Line by line, copy the entries exactly, excluding the pictures.

-----

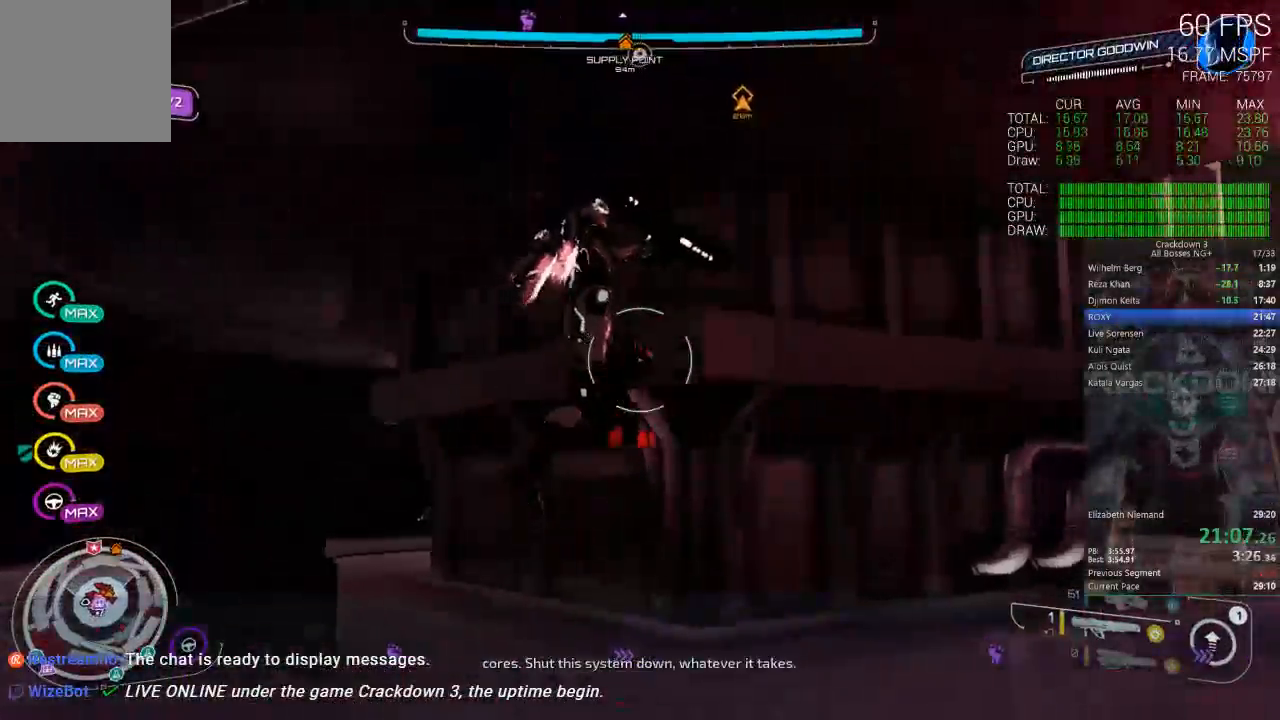
{"dt_ms": 500, "buttons": ["A"], "left_stick": "right", "right_stick": "center", "events": [[367, "left_stick", "right"], [433, "A", "down"]]}
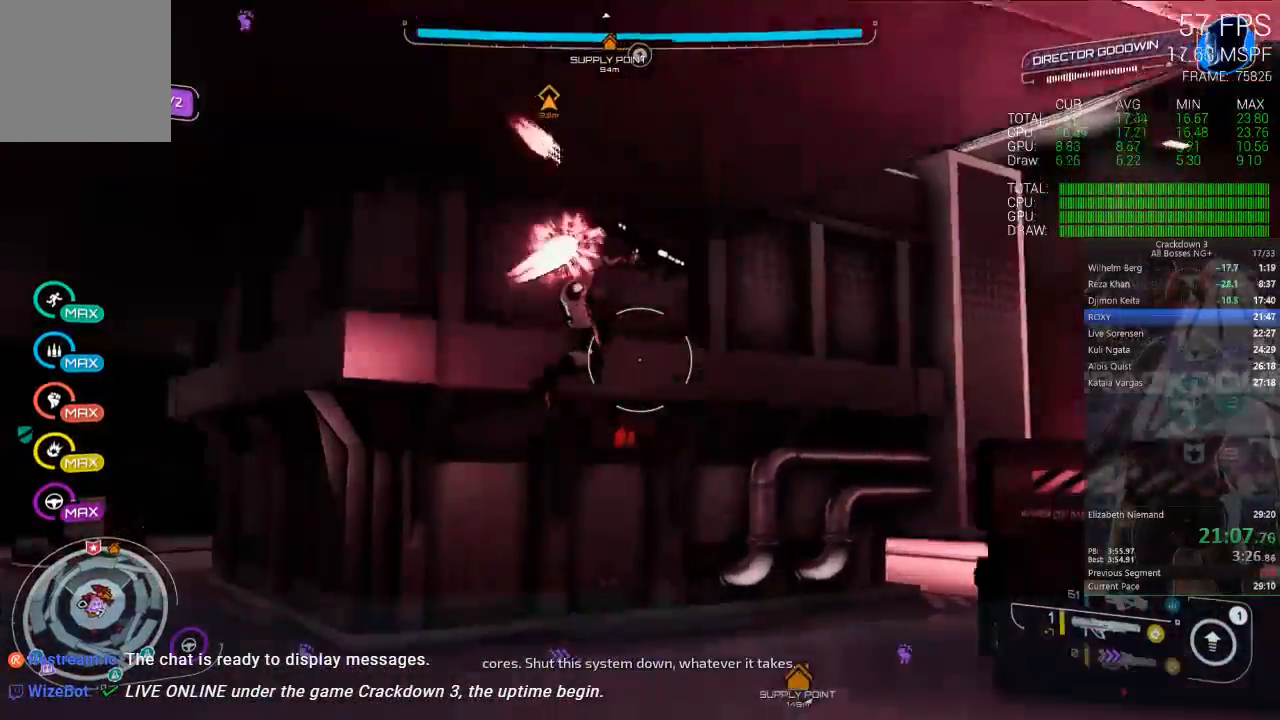
{"dt_ms": 500, "buttons": ["A"], "left_stick": "up-right", "right_stick": "center", "events": [[233, "A", "up"], [400, "left_stick", "up-right"], [500, "A", "down"]]}
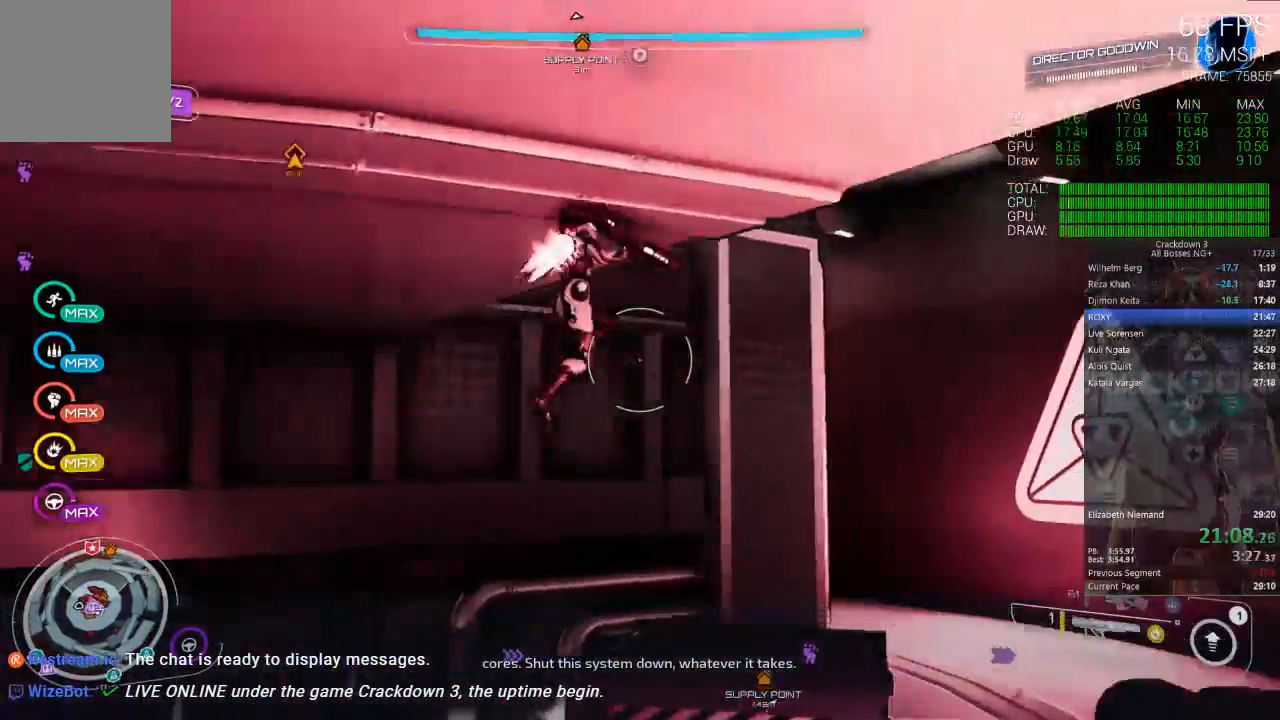
{"dt_ms": 500, "buttons": ["A"], "left_stick": "up-left", "right_stick": "center", "events": [[267, "A", "up"], [267, "left_stick", "up"], [333, "A", "down"], [367, "left_stick", "up-left"]]}
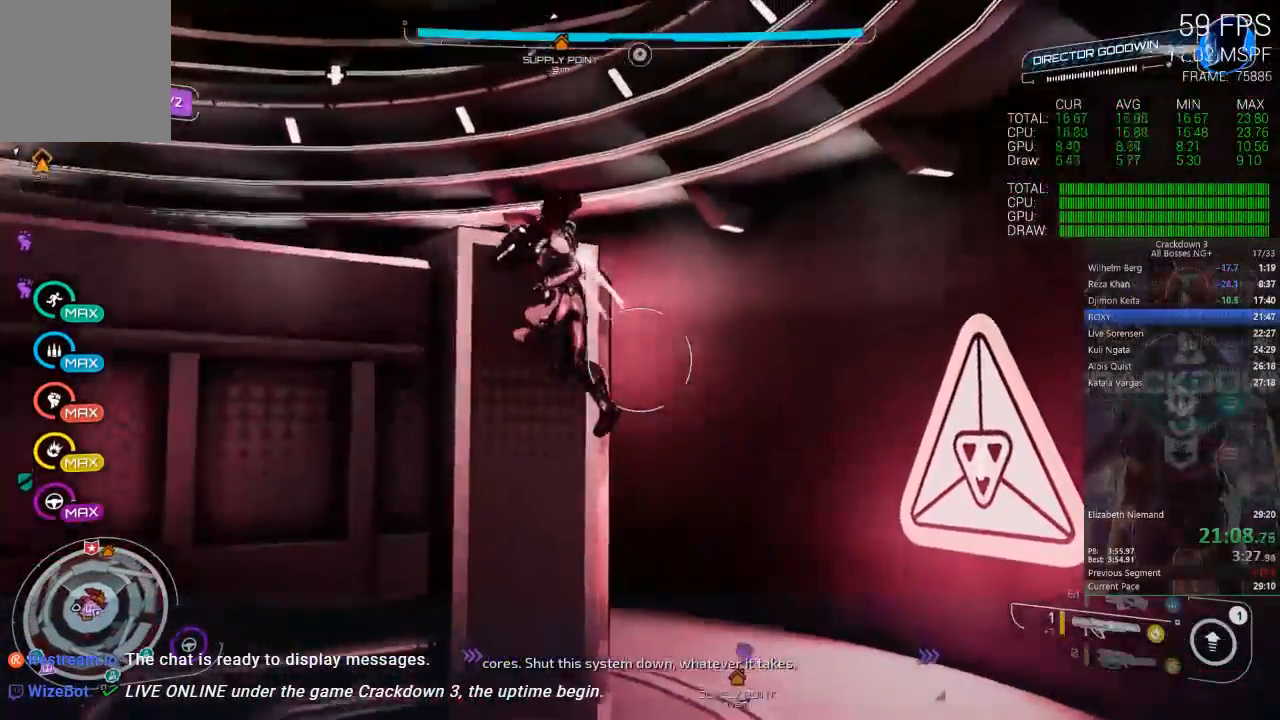
{"dt_ms": 500, "buttons": ["A"], "left_stick": "up-left", "right_stick": "center"}
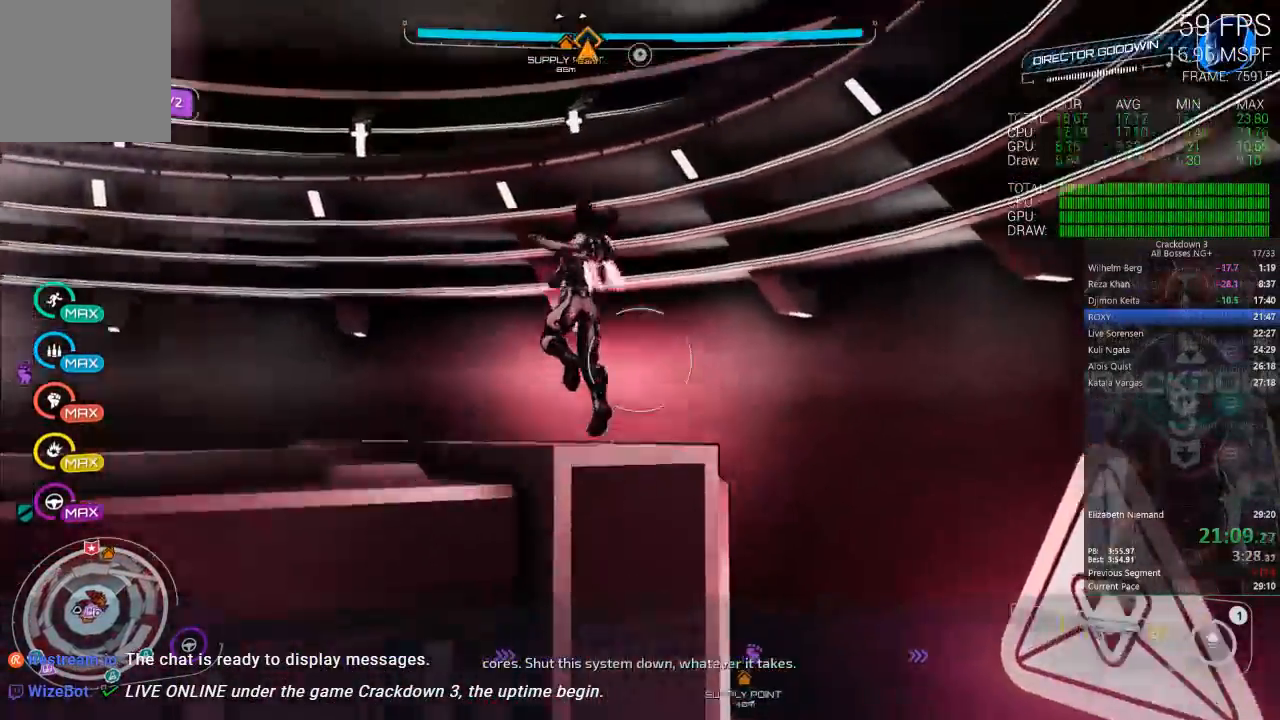
{"dt_ms": 500, "buttons": [], "left_stick": "down-left", "right_stick": "right", "events": [[100, "L3", "down"], [217, "A", "up"], [300, "L3", "up"], [450, "left_stick", "down-left"], [450, "right_stick", "right"]]}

-----

— RESPONSE BOX —
{"dt_ms": 500, "buttons": ["A"], "left_stick": "right", "right_stick": "center", "events": [[367, "left_stick", "right"], [433, "A", "down"]]}
{"dt_ms": 500, "buttons": ["A"], "left_stick": "up-right", "right_stick": "center", "events": [[233, "A", "up"], [400, "left_stick", "up-right"], [500, "A", "down"]]}
{"dt_ms": 500, "buttons": ["A"], "left_stick": "up-left", "right_stick": "center", "events": [[267, "A", "up"], [267, "left_stick", "up"], [333, "A", "down"], [367, "left_stick", "up-left"]]}
{"dt_ms": 500, "buttons": ["A"], "left_stick": "up-left", "right_stick": "center"}
{"dt_ms": 500, "buttons": [], "left_stick": "down-left", "right_stick": "right", "events": [[100, "L3", "down"], [217, "A", "up"], [300, "L3", "up"], [450, "left_stick", "down-left"], [450, "right_stick", "right"]]}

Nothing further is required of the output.